Enhancing Data Operations: Datopian’s DaaS Solution for a Fortune 500 Logistics Leader
Datopian
Fortune 500 logistics company
Brief summary of the project.
To streamline global operations, a Fortune 500 logistics company partnered with Datopian for a comprehensive postal code solution. By sourcing and standardizing data from hundreds of countries, Datopian enabled seamless integration with the company's systems, optimizing route planning and enhancing logistics accuracy.
The client struggled to manage a vast array of open datasets due to challenges in resource allocation, data quality, customization, and licensing complexities. Building an in-house data team was costly and posed operational risks.
They required a scalable, cost-effective solution for sourcing, processing, and customizing open data, along with ongoing support to ensure reliability and minimize operational disruptions.
Datopian provided a tailored DaaS service, including automated ETL pipelines, bespoke data customization, and dedicated support. By managing compliance and delivering high-quality datasets seamlessly integrated into their workflows, we enabled the client to focus on their core operations with confidence.
Context
Our client, a leading Fortune 500 company, sought reliable and comprehensive datasets to support their global operations. They required reference data such as country codes, time zones, and other geopolitical information, alongside custom data processing capabilities. Despite the availability of many open datasets, the client needed a robust, streamlined process to access, manage, and customize this data efficiently.
Datopian enabled the client’s data team to build data products and fuel the rest of the enterprise with essential information in a standardized and high-quality fashion. This support empowered the client to make informed decisions and maintain operational efficiency across their global operations.
The Challenge
The client faced a complex yet relatable challenge: wrangling a massive array of openly available datasets while keeping costs, quality, and sanity in check. Here’s what they were up against:
- Resource Allocation: Building an in-house data engineering dream team to extract, process, and update datasets might sound great on paper, but the numbers told a different story. A team of 2-3 engineers and a manager would rack up costs of 250,000 annually. Not to mention the inherent risks such as potential delays, technical issues, and ongoing personnel management.
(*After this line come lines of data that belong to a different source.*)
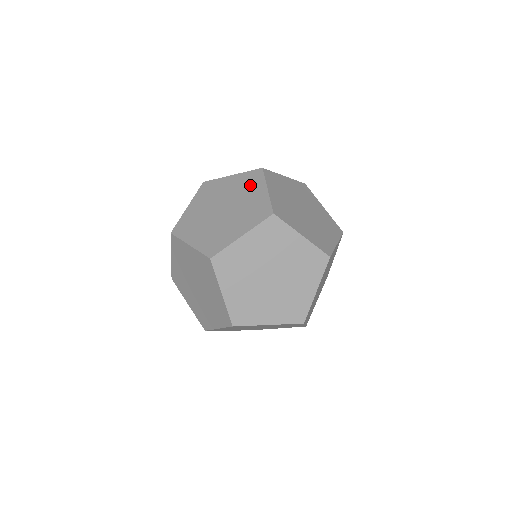
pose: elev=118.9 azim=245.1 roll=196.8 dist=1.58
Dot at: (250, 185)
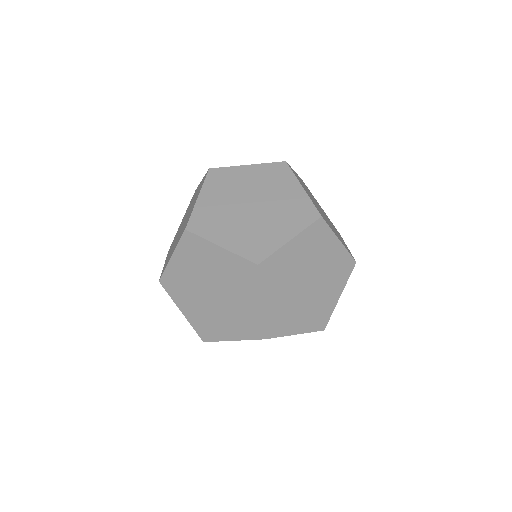
Dot at: occluded
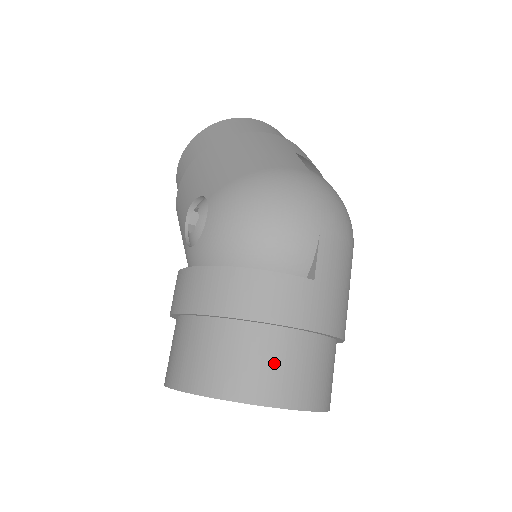
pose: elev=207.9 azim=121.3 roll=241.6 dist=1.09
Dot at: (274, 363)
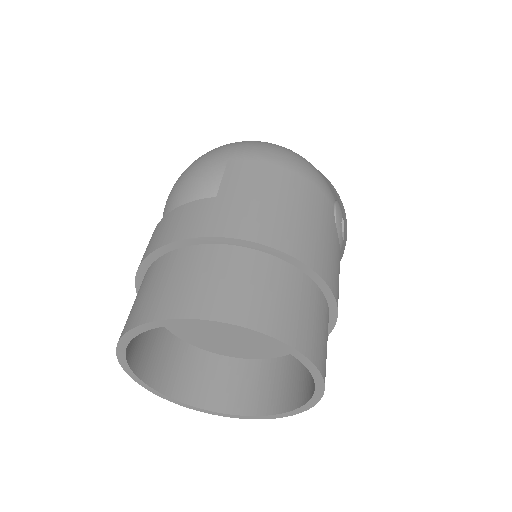
Dot at: (168, 280)
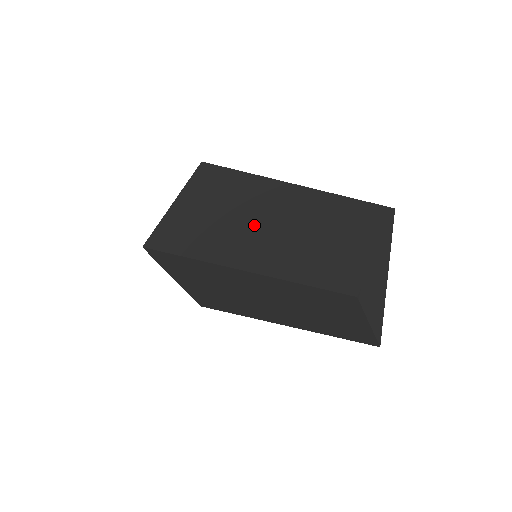
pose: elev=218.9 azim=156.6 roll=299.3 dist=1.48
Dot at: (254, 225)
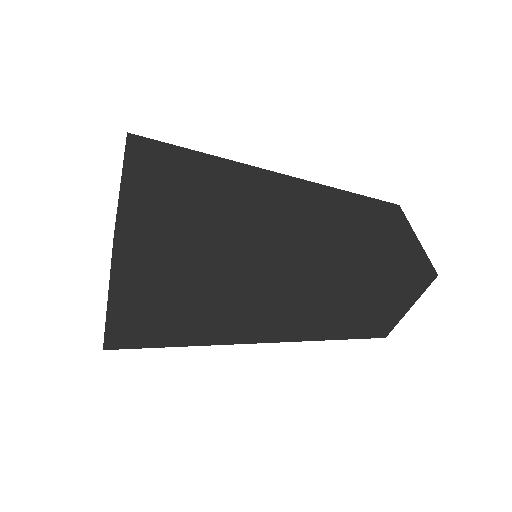
Dot at: (281, 213)
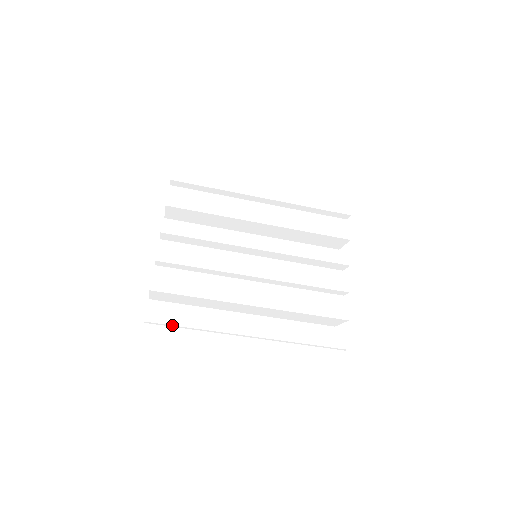
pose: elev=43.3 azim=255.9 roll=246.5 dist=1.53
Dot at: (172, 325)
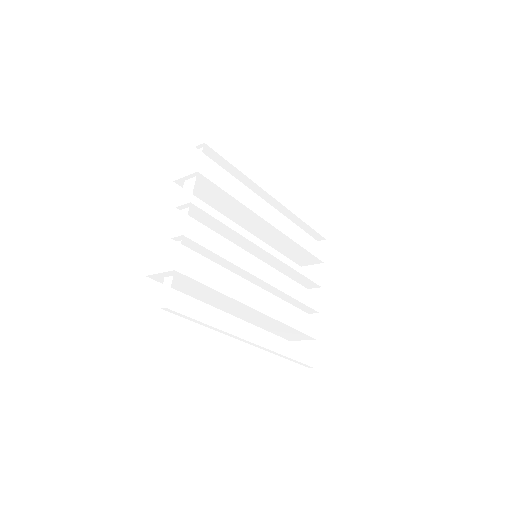
Dot at: occluded
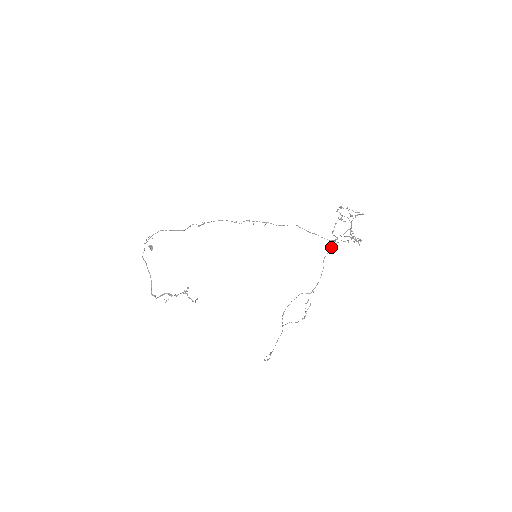
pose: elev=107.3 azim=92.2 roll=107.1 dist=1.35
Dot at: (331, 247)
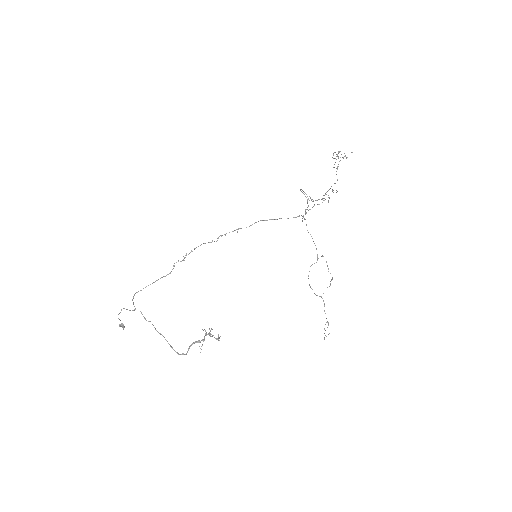
Dot at: occluded
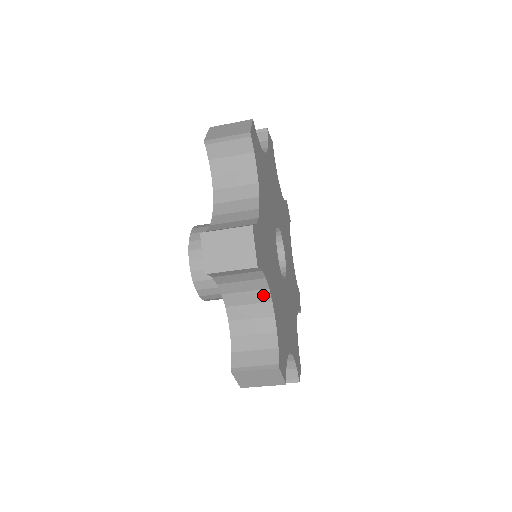
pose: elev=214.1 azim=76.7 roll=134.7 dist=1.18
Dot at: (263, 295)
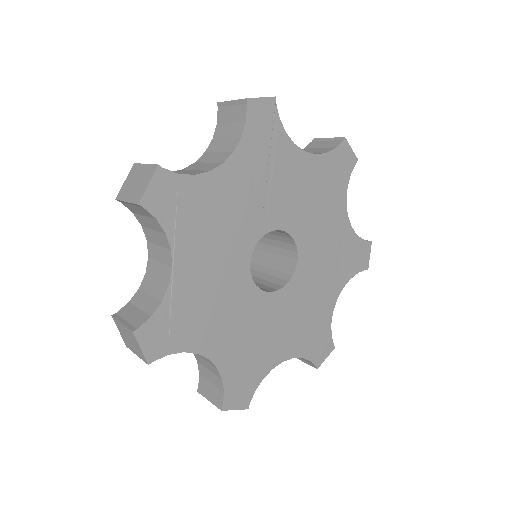
Dot at: occluded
- Data Quality and Reliability: Open data is fantastic - until it isn’t. The client needed up-to-date, reliable data they could trust. Plus, they required custom, business-specific data on top of the publicly available ones, all while having a reliable point of contact to sort out any pesky data errors or inconsistencies.
- Customization: Although much of the data was openly available on platforms like Datahub.io, they required customized schemas and integrations tailored to their business needs.
- Compliance and Licensing: Who wants to spend hours untangling licensing agreements or processing open data when there are better things to do? The client needed a hands-off solution that would handle all the red tape, freeing them to focus on their core business. They did not want to manage licensing issues or invest time in sourcing and processing openly available data.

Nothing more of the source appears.